My grandmother’s way was much less direct. Kathy described her as often having an impact on people without realizing it. “It wasn’t just verbal-it was actually their actions and their extreme guts and courage. They had confidence and they instilled that in all of us.” There was a whole group of young folks who became adults in her kitchens, where it was “expected that you jump in and help where it was needed. In that process you learn about everything and become better at creating the end product if you’re involved the whole way. And that’s what makes it more fun and interactive for everyone” So many of them left there well equipped to start their own successful projects. Kathy described how she was able to easily transition into building her own floral business by incorporating the little lessons her parents had taught her every step of the way while she was growing up in and around the Vintage and the French Laundry; she just felt like she naturally knew what to do and how to understand every angle of the business and how to bring her employees along. Kathy put it this way: “They gave us a base and a fundamental training that all of us used” but they also “let us feel our way-they didn’t come down on us for not making certain choices. I think that’s what makes our family a little unusual-we are not afraid to always be exploring or trying something new.”

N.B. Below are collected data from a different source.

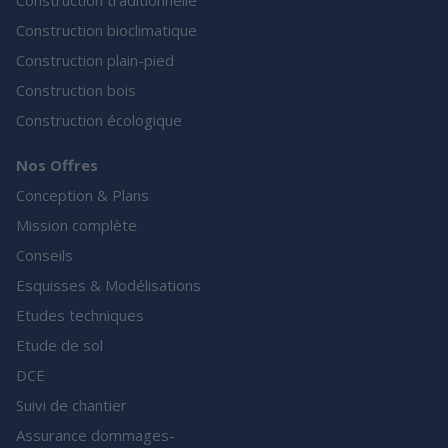
Construction traditionnelle
Construction bioclimatique
Construction plain-pied
Construction bois
Construction écologique
Nos Offres
Conception & Plans
Mission complète
Conseils
Esquisses & Modélisations
Etudes techniques
Etude de sol
DCE
Suivi de chantier
Assurance dommages-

As I was describing my grandparents to Sola I realized that every single one of their family members had inherited not only their confidence, but also their desire to pass that forward, to instill it in others through action. My parents were no exception. They had taken on the operation of the Apple Farm my grandparents bought with the investment money from Napa and were not only doing an incredible job at maintaining and evolving the farm, the cooking school, and the event space, but for years they had also been bringing us (their 4 children) along in the process. On top of that they had also been taking on young “farmhands” interested in learning their skills and welcoming them into our home and family. They were mentors in the deepest sense of the word, carrying forth my grandparents’ philosophy that “It’s not just about teaching people a specific skill-its a whole sense of community and sharing a table together that makes an experience valuable.” This was exactly what I had been learning through mentoring at these camps. It wasn’t specifically about the dance skills or the stilt lessons or the sewing techniques I taught these youth; it was about the community we could create when we call came together to share, and the inspiration and courage and confidence they could also bring to the table when they felt held, heard, and cared for by those that came before them.

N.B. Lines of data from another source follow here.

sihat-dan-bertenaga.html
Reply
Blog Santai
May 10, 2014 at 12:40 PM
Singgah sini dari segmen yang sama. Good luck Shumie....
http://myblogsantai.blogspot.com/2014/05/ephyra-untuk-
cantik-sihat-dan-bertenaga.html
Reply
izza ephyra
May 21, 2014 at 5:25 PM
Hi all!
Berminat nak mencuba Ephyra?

Identifying this thread changed everything for me. It allowed to me recognize and acknowledge how my path and my life choices fit into a framework that is so much bigger than me and so crucial in creating this extensive library of knowledge that we pass down from generation to generation through our smallest actions. I feel so honored that I am not only a beneficiary of this incredible family legacy, but that I have been given the tools and am already working hard to continue it and expand it beyond my ancestors wildest dreams.